Another fabulous story set in a particular time and place in Montana. Love Doig's voice in all his stories. Listened to this one and the audio production was excellent.

Aug 16, 2013

A wonderful period piece. The setting descriptions bring you right in to Montana 1960. Mr. Doig as usual is a wonderful story teller and character inventor. It flows like the Missouri river -- with great falls, twists and turns, and constantly moving in a languid summer in Montana sort of way.

Jun 21, 2013
  • candle rated this: 0.5 stars out of 5.

I absolutely loved this book and as a result started reading his other books, such as his trilogy about Montana.

Jun 15, 2013
  • peterjreyn rated this: 4 stars out of 5.

I enjoyed this slow-moving tale--the way it is told, the fact that it needs no violence or great conflict to keep the reader interested. Mr. Doig is a remarkable storyteller and observer of the human dimension.

Mar 16, 2013
  • JimLoter rated this: 2.5 stars out of 5.

I found it somewhat difficult to get through this book. The pace picked up somewhat about halfway through and the periodic introduction of new characters injected some life back into it at times. It's a very episodic tale with nothing much at stake and no significant conflicts, which rather mirrors the lazy and tranquil rural Montana setting.

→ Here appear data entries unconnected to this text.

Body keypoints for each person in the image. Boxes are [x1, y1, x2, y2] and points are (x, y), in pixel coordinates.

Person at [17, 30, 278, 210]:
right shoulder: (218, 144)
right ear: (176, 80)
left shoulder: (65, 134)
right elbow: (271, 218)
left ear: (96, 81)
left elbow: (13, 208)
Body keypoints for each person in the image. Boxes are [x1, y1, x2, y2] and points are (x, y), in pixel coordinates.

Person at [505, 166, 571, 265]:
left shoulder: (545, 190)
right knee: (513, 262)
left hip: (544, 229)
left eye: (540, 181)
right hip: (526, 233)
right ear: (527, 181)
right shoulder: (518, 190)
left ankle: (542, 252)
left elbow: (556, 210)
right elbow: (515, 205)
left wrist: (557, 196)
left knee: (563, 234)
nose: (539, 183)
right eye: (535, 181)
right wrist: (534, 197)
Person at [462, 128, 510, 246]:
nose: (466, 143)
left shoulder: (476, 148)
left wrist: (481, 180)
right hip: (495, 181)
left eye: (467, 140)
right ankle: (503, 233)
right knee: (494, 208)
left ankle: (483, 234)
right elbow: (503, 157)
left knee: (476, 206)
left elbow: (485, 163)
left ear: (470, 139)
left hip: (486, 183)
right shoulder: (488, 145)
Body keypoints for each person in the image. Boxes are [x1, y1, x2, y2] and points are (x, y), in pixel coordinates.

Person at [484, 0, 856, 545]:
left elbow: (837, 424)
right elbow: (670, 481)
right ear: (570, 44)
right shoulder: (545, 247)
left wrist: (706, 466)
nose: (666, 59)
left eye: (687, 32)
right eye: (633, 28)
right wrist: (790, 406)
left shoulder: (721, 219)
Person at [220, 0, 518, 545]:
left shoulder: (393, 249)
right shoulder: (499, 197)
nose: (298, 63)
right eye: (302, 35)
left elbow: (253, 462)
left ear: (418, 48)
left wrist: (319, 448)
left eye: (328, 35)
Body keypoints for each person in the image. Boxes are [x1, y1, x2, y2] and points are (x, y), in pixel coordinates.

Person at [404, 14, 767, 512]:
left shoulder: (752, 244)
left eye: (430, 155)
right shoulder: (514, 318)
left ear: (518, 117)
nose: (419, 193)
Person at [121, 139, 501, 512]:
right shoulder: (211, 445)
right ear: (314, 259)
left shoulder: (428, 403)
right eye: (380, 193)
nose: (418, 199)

It's fundamentally a story about relationships - between a father, the titular bartender Tom, and his 12-year-old son, Rusty; Rusty and a local girl, Zoe; and all of them with some newcomers from the father's past - Proxy (the former taxi dancer) and her (and quite possibly his) daughter, Francine. I enjoyed the early depictions of the father-and-son interactions - how they sized each other up and grew to get to know each other - but the relationship seemed to stop developing once the other characters started showing up. The relationship between Rusty and Zoe was a little more contrived, and Zoe herself tended to be a "Manic Pixie Dream Girl" cliché. Overall, the tone of the writing rang rather false with me - especially the dialog, which was often contrived and overly clever. It bothered me that all the characters spoke alike - Tom and Rusty, sure, but also the newcomers Zoe and Francine ... and even the elderly sheepherder, Canada Dan. All shared a common rhythm, vocabulary, and idiom. Magnifying this was the rather too-convenient appearance of a Library of Congress linguist, Delano, whose project is to capture and record the "authentic" patois of the area's residents - and ends up even more conveniently staying. In that regard, Delano felt more like a mere function of the story than an authentic character - he seemed to exist to justify the fact that everyone spoke in hackneyed platitudes and bromides, and that all this was somehow "historic" and worthy of preservation. This was my first Ivan Doig read, and I'm not so turned off as to not try some others - especially since he's a local boy here in Seattle - but this one was not for me.

Dec 08, 2012
  • sixtyfive rated this: 5 stars out of 5.

This is a wonderful novel with true to life details of northern Montana. The setting of the book is great, the story line is superb, the writing is excellent. It is a great read in every way.